AKB: I think he was, ostensibly, a showman with a very high tolerance for nausea and a very strong gag reflex. His legend was, probably intentionally, inflated beyond the reality of what he could do in real life. Lots of doctors and people with much more medical knowledge than me have speculated that maybe he had some sort of parasite, he could have had worms, maybe a pituitary gland condition. But what was more interesting to me, more than the medical side of things, was the idea that no matter how much you eat, you’ll always be hungry. It’s one of the most nightmarish things I can think of.
“I think he was, ostensibly, a showman with a very high tolerance for nausea and a very strong gag reflex.”
BP: I want to talk about your prose – it’s so unique in the current landscape. It sits closer to the prose of Dickens than it does anything from any of your peers.
AKB: I think it’s partly coming from poetry. And, it’s weird, a lot of the negative feedback I see out there about my prose is from people saying that they didn’t understand it, or they had to look things up. Coming from poetry, it’s less about fancy words and how to combine them, if you’re a writer of poetry or a reader of poetry, there’s this idea of negative capability where you don’t need to understand everything for it to move you, for it to be powerful. You’re not delivering plot and exposition in these perfectly explicable dollops, you’re playing with convection and language and artifice. I don’t think I’m that weird of a prose writer, I just don’t think many prose writers really pay that much attention to prose, so when someone actually has, it seems disproportionally strange.

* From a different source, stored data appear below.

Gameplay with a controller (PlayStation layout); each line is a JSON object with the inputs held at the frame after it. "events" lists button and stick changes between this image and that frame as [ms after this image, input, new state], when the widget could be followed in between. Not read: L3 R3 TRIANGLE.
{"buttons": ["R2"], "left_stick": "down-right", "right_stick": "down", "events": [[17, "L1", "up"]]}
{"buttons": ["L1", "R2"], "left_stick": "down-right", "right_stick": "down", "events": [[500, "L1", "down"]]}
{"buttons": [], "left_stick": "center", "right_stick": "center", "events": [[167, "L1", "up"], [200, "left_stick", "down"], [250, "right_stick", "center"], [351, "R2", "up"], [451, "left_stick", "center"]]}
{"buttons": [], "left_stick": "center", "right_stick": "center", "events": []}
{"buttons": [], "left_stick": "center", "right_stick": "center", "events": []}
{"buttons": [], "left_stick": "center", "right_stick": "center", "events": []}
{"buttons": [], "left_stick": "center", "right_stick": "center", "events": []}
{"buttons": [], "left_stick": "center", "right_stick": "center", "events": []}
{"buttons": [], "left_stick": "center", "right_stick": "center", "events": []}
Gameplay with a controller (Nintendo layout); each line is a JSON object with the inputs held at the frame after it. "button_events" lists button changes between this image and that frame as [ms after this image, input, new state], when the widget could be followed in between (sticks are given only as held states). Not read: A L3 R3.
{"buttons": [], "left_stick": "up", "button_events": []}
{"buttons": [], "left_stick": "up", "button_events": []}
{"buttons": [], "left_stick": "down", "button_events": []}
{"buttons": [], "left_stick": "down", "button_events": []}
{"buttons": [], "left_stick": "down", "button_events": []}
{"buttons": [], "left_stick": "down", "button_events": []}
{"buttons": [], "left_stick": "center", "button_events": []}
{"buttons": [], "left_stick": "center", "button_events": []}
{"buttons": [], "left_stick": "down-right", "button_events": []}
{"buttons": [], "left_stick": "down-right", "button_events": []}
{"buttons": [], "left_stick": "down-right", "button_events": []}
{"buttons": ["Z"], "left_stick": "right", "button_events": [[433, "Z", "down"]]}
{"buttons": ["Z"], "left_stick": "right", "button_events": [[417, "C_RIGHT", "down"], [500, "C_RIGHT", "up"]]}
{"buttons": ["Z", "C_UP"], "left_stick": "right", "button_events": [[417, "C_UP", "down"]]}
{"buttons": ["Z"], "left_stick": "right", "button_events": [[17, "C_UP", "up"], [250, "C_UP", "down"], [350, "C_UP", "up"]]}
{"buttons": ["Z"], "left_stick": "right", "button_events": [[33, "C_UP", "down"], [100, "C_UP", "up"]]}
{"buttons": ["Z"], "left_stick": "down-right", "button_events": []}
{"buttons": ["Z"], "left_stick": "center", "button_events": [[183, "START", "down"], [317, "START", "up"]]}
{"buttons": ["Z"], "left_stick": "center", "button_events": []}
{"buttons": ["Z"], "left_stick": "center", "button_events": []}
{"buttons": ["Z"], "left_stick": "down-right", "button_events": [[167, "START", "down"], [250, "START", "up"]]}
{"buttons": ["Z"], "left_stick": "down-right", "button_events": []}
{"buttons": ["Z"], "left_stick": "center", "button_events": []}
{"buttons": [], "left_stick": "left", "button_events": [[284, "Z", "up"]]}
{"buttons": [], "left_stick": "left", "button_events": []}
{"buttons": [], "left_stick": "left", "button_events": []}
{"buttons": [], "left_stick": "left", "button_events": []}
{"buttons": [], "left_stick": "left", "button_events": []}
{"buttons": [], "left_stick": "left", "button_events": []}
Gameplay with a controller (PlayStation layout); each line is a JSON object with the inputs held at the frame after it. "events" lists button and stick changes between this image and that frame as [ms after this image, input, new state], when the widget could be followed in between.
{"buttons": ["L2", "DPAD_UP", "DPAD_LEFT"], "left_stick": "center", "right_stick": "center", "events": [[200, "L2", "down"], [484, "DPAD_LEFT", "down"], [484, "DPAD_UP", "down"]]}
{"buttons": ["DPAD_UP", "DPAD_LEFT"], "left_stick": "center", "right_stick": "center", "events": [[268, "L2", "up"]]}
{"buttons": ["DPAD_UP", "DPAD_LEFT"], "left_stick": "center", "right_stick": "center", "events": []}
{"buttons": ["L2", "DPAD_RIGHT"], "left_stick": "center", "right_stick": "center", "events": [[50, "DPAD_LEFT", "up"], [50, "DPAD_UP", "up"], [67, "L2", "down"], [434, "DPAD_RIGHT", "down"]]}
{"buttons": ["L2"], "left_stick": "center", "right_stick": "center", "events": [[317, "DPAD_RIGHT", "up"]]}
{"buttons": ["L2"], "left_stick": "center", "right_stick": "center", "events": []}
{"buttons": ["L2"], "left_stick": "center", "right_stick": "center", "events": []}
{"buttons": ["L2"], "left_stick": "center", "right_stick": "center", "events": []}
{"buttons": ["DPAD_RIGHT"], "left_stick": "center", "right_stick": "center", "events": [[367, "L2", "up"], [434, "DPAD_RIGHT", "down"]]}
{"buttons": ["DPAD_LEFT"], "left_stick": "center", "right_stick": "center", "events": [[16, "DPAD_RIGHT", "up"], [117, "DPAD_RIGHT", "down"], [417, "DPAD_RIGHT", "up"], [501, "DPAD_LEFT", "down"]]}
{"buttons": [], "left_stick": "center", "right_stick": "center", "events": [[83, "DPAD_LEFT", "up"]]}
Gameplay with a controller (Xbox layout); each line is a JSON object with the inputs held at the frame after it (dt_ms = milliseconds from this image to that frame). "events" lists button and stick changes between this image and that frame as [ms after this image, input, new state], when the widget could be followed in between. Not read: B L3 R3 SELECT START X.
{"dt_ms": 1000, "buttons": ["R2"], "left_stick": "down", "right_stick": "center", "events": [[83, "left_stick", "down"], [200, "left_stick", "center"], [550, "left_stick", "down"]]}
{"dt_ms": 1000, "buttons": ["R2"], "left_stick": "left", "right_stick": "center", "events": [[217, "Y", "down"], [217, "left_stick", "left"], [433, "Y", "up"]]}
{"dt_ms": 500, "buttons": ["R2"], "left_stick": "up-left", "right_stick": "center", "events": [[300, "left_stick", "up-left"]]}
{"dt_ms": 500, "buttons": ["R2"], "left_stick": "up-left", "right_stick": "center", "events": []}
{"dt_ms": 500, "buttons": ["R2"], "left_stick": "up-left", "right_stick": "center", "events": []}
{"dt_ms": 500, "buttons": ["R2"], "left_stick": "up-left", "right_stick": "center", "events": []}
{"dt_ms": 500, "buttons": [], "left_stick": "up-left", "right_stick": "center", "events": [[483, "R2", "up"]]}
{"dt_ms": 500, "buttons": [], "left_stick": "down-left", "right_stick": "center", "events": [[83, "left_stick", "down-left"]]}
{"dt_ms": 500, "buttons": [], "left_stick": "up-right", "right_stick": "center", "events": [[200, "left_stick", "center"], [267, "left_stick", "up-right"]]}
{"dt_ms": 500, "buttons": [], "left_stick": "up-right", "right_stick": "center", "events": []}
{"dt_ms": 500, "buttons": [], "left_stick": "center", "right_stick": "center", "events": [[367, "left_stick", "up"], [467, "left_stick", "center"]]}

BP: You’ve written two novels now that take place in the past, I want to know: why do you feel so comfortable in the past? Would you ever write a novel set in the present day?
AKB: I wouldn’t say no. And I don’t like describing myself as a historical novelist, it just happens those have been the stories I have been drawn to. There’s a lot of things that, as a reader, I don’t want to read about. I don’t want to read about social media. And I would find it completely uncompelling to write about. I don’t want to write text exchanges. But also, I don’t want to write anything that could be interpreted as biographical or autobiographical or autofictional in any way. But that’s a psychological self-protection sort of thing.
BP: Is it possible that modern life just isn’t very exciting and isn’t worthy of chronicling?
AKB: Essentially. To go all Mark E. Smith about it. Yeah.
The Glutton will be released by Granta on September 21st.